> Reading passage:
——————————

The Chairpersons shared with the participants the steps taken and the challenges faced in their states. Notably, the participants also agreed with the suggestion by Justice Chandrachud that the use of technology must be institutionalised even after the lockdown is lifted and normalcy returns. Other highlights of the meeting include the following.

Justice Chandrachud informed the participants about an e-filing module which is in an advanced stage of development in the Supreme Court. An e-filing module has been developed for trial courts. It was agreed that E-filing in such modes as may be practicable may be used during the period of lock down.

During the meeting, Justice Chandrachud also suggested that the High Courts may share the utilities which have been developed in their courts for being deployed wherever they are found to be useful.

Full use of facilitation centres wherever available, or creating facilitation centres with facilities for e-filing and video conferencing at the entrances of court complexes in porta cabins was suggested. Equipment required or manpower could for the time being be deployed from the existing strength since all courts in a complex are unlikely to be functioning during the lockdown.

Justice Chandrachud also highlighted that a software patch has been developed for automatic posting of dates of hearing of cases in CIS 3.2, with a facility of bulk adjournment of cases during the lockdown and for sending SMSs to litigants and lawyers about the next dates. This may be immediately deployed to obviate visits by litigants and lawyers to the courts during this period.

While ideally, judicial officers and advocates should work from their homes, it was left to the high courts to decide to what extent this was feasible.

The question of live streaming of proceedings held by video conferencing was also discussed. Based on an assessment of technical issues like availability of sufficient bandwidth and facilities of hosting the proceedings on dedicated servers, it was felt that the recordings should be hosted on court web-sites by the next day. This will ensure that people have access to court proceedings.

——————————

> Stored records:
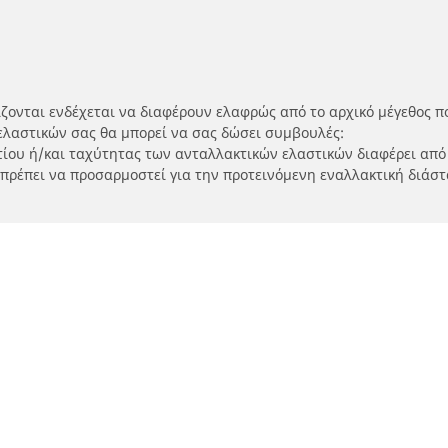
ίζονται ενδέχεται να διαφέρουν ελαφρώς από το αρχικό μέγεθος π
ελαστικών σας θα μπορεί να σας δώσει συμβουλές:
ρτίου ή/και ταχύτητας των ανταλλακτικών ελαστικών διαφέρει από
 πρέπει να προσαρμοστεί για την προτεινόμενη εναλλακτική διάστ
Η διαμόρφωσή σας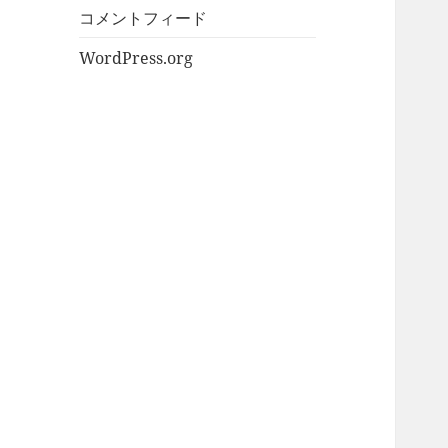
コメントフィード
WordPress.org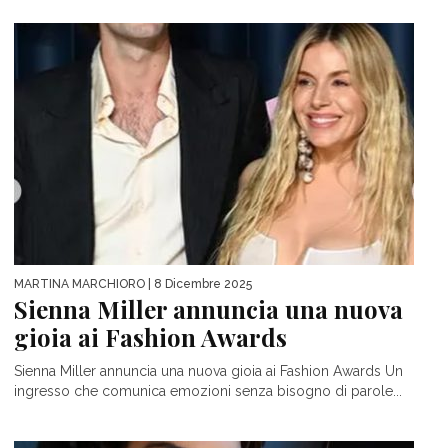
MARTINA MARCHIORO
| 8 Dicembre 2025
Sienna Miller annuncia una nuova
gioia ai Fashion Awards
Sienna Miller annuncia una nuova gioia ai Fashion Awards Un
ingresso che comunica emozioni senza bisogno di parole...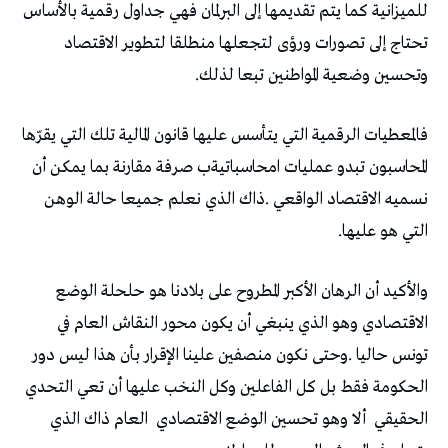
‬وتحسين‭ ‬وضعية‭ ‬المواطنين‭ ‬تبعا‭ ‬لذلك‭.‬
‬التي‭ ‬هو‭ ‬عليها‭. ‬
‬الحقيقي‭
‬ألا‭ ‬وهو‭ ‬تحسين‭ ‬الوضع‭ ‬الاقتصادي‭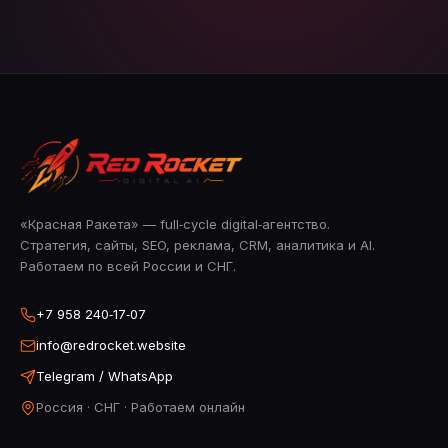
«Красная Ракета» — full‑cycle digital‑агентство.
Стратегия, сайты, SEO, реклама, CRM, аналитика и AI.
Работаем по всей России и СНГ.
+7 958 240‑17‑07
info@redrocket.website
Telegram / WhatsApp
Россия · СНГ · Работаем онлайн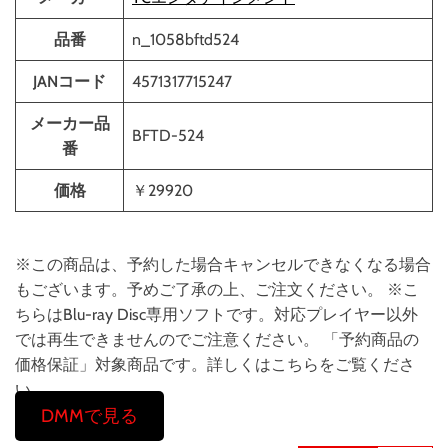
品番
n_1058bftd524
JANコード
4571317715247
メーカー品
BFTD-524
番
価格
￥29920
※この商品は、予約した場合キャンセルできなくなる場合
もございます。予めご了承の上、ご注文ください。 ※こ
ちらはBlu-ray Disc専用ソフトです。対応プレイヤー以外
では再生できませんのでご注意ください。 「予約商品の
価格保証」対象商品です。詳しくはこちらをご覧くださ
い。
DMMで見る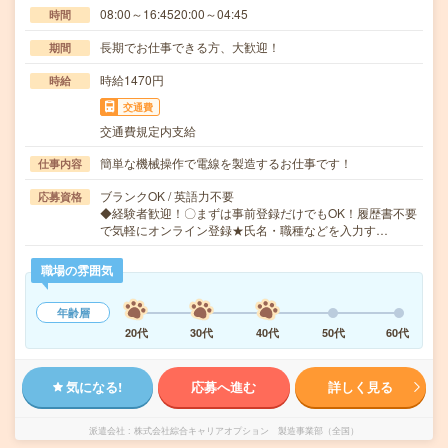
08:00～16:4520:00～04:45
時間
長期でお仕事できる方、大歓迎！
期間
時給1470円
時給
交通費
交通費規定内支給
簡単な機械操作で電線を製造するお仕事です！
仕事内容
ブランクOK / 英語力不要
応募資格
◆経験者歓迎！〇まずは事前登録だけでもOK！履歴書不要
で気軽にオンライン登録★氏名・職種などを入力す…
職場の雰囲気
年齢層
20代
30代
40代
50代
60代
気になる!
応募へ進む
詳しく見る
派遣会社
株式会社綜合キャリアオプション 製造事業部（全国）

——————————

Using the report on the court meeting, decide whether each statement below agrees with it. Answer yes or no for each, and quote the words from the report that settle it.
1. An e-filing module has already been developed for trial courts.
2. The meeting required all judicial officers and advocates to work from their homes.
3. Recordings of proceedings held by video conferencing should be hosted on court websites by the next day.

1. Yes: "An e-filing module has been developed for trial courts."
2. No: "it was left to the high courts to decide to what extent this was feasible."
3. Yes: "it was felt that the recordings should be hosted on court web-sites by the next day."